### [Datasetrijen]
====================

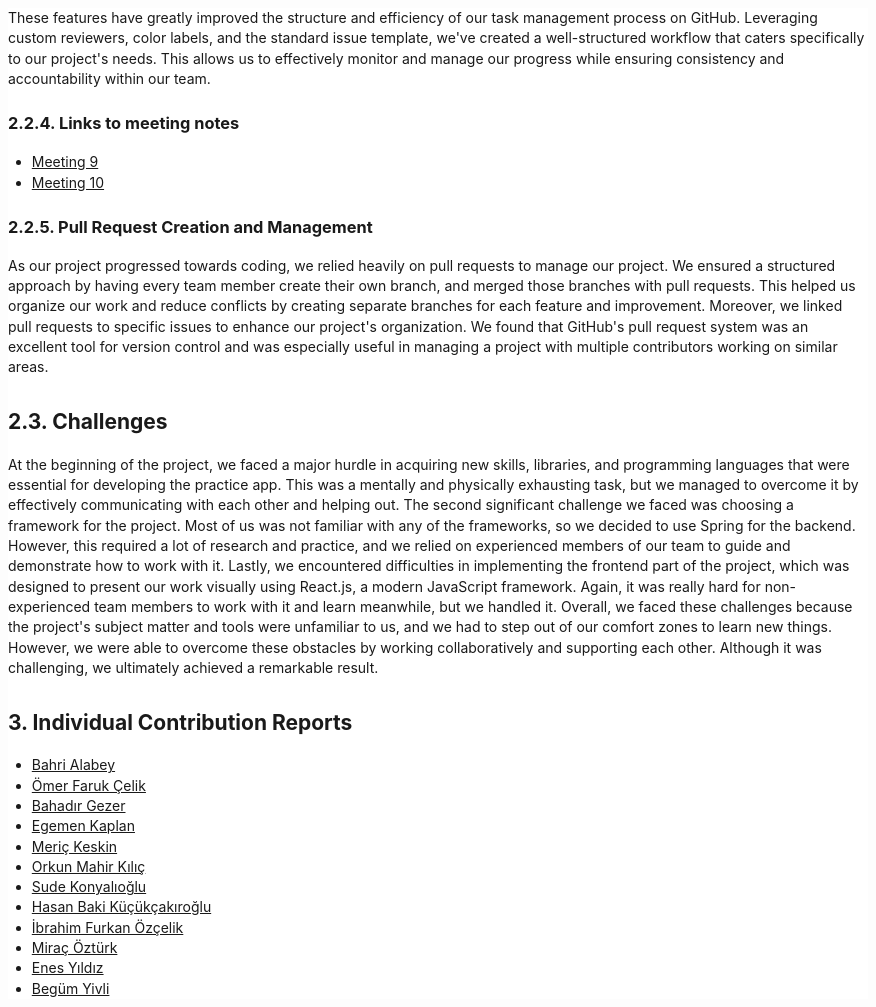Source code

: These features have greatly improved the structure and efficiency of our task management process on GitHub. Leveraging custom reviewers, color labels, and the standard issue template, we've created a well-structured workflow that caters specifically to our project's needs. This allows us to effectively monitor and manage our progress while ensuring consistency and accountability within our team.

### 2.2.4. Links to meeting notes
  * [Meeting 9](https://github.com/bounswe/bounswe2023group8/wiki/Meeting-%239)
  * [Meeting 10](https://github.com/bounswe/bounswe2023group8/wiki/Meeting-%2310)


### 2.2.5. Pull Request Creation and Management

As our project progressed towards coding, we relied heavily on pull requests to manage our project. We ensured a structured approach by having every team member create their own branch, and merged those branches with pull requests. This helped us organize our work and reduce conflicts by creating separate branches for each feature and improvement. Moreover, we linked pull requests to specific issues to enhance our project's organization. We found that GitHub's pull request system was an excellent tool for version control and was especially useful in managing a project with multiple contributors working on similar areas.

## 2.3. Challenges

At the beginning of the project, we faced a major hurdle in acquiring new skills, libraries, and programming languages that were essential for developing the practice app. This was a mentally and physically exhausting task, but we managed to overcome it by effectively communicating with each other and helping out.
The second significant challenge we faced was choosing a framework for the project. Most of us was not familiar with any of the frameworks, so we decided to use Spring for the backend. However, this required a lot of research and practice, and we relied on experienced members of our team to guide and demonstrate how to work with it.
Lastly, we encountered difficulties in implementing the frontend part of the project, which was designed to present our work visually using React.js, a modern JavaScript framework. Again, it was really hard for non-experienced team members to work with it and learn meanwhile, but we handled it.
Overall, we faced these challenges because the project's subject matter and tools were unfamiliar to us, and we had to step out of our comfort zones to learn new things. However, we were able to overcome these obstacles by working collaboratively and supporting each other. Although it was challenging, we ultimately achieved a remarkable result.


## 3. Individual Contribution Reports
* [Bahri Alabey](https://github.com/bounswe/bounswe2023group8/wiki/Milestone-2-Bahri-Alabey-Individual-Report)
* [Ömer Faruk Çelik](https://github.com/bounswe/bounswe2023group8/wiki/Ömer-Faruk-Çelik-Individual-Contribution-Report-for-Milestone-2)
* [Bahadır Gezer](https://github.com/bounswe/bounswe2023group8/wiki/Bahadır-Gezer-Individual-Contribution-Report---Milestone-2)
* [Egemen Kaplan](https://github.com/bounswe/bounswe2023group8/wiki/Egemen-Kaplan's-Individual-Contribution-Report-for-Milestone-2)
* [Meriç Keskin](https://github.com/bounswe/bounswe2023group8/wiki/Individual-Contribution-Report-(Meri%C3%A7-Keskin))
* [Orkun Mahir Kılıç](https://github.com/bounswe/bounswe2023group8/wiki/Milestone-2-Orkun-K%C4%B1l%C4%B1%C3%A7-Individual-Report)
* [Sude Konyalıoğlu](https://github.com/bounswe/bounswe2023group8/wiki/Individual-Contribution-Report-(Sude-Konyal%C4%B1o%C4%9Flu))
* [Hasan Baki Küçükçakıroğlu](https://github.com/bounswe/bounswe2023group8/wiki/Hasan-Baki-Kucukcakiroglu's-Individual-Contribution-Report-for-Milestone-2)
* [İbrahim Furkan Özçelik](https://github.com/bounswe/bounswe2023group8/wiki/Ibrahim-Furkan-Ozcelik's-Individual-Contribution-Report-for-Milestone-2)
* [Miraç Öztürk](https://github.com/bounswe/bounswe2023group8/wiki/Individual-Contribution-Report-(Mira%C3%A7-%C3%96zt%C3%BCrk))
* [Enes Yıldız](https://github.com/bounswe/bounswe2023group8/wiki/Individual-Contribution-Report-(Enes-Yıldız)) 
* [Begüm Yivli](https://github.com/bounswe/bounswe2023group8/wiki/Milestone-2---Beg%C3%BCm-Yivli-Individual-Report)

====================

### [Opdrachtinstructies]
Neem alsjeblieft de regels vanaf de regel met "### 2.2.4. Links to meeting notes" tot en met de regel met "## 2.3. Challenges" opnieuw over, met "Challenges" vervangen door "Difficulties". Laat verder alles ongewijzigd.

### [Uitwerking]
### 2.2.4. Links to meeting notes
  * [Meeting 9](https://github.com/bounswe/bounswe2023group8/wiki/Meeting-%239)
  * [Meeting 10](https://github.com/bounswe/bounswe2023group8/wiki/Meeting-%2310)


### 2.2.5. Pull Request Creation and Management

As our project progressed towards coding, we relied heavily on pull requests to manage our project. We ensured a structured approach by having every team member create their own branch, and merged those branches with pull requests. This helped us organize our work and reduce conflicts by creating separate branches for each feature and improvement. Moreover, we linked pull requests to specific issues to enhance our project's organization. We found that GitHub's pull request system was an excellent tool for version control and was especially useful in managing a project with multiple contributors working on similar areas.

## 2.3. Difficulties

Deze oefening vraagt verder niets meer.